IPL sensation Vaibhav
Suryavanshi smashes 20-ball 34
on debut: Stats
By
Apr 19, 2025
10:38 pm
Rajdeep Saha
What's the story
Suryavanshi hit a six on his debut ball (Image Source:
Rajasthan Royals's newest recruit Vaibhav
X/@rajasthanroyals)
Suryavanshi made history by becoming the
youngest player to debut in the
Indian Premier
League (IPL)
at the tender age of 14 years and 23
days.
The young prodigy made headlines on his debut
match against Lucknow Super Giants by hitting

= = = = =

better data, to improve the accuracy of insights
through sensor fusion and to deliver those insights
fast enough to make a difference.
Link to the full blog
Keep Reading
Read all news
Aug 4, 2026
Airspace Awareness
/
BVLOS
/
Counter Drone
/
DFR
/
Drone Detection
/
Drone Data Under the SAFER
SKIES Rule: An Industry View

= = = = =

Exercise instructions.
Express these lines from the records as a JSON list of strings, one string per line, leaving out blank lines: begin at the line that has "IPL sensation Vaibhav" and stop after the line that has "League (IPL)".

Output of the exercise.
[
  "IPL sensation Vaibhav",
  "Suryavanshi smashes 20-ball 34",
  "on debut: Stats",
  "By",
  "Apr 19, 2025",
  "10:38 pm",
  "Rajdeep Saha",
  "What's the story",
  "Suryavanshi hit a six on his debut ball (Image Source:",
  "Rajasthan Royals's newest recruit Vaibhav",
  "X/@rajasthanroyals)",
  "Suryavanshi made history by becoming the",
  "youngest player to debut in the",
  "Indian Premier",
  "League (IPL)"
]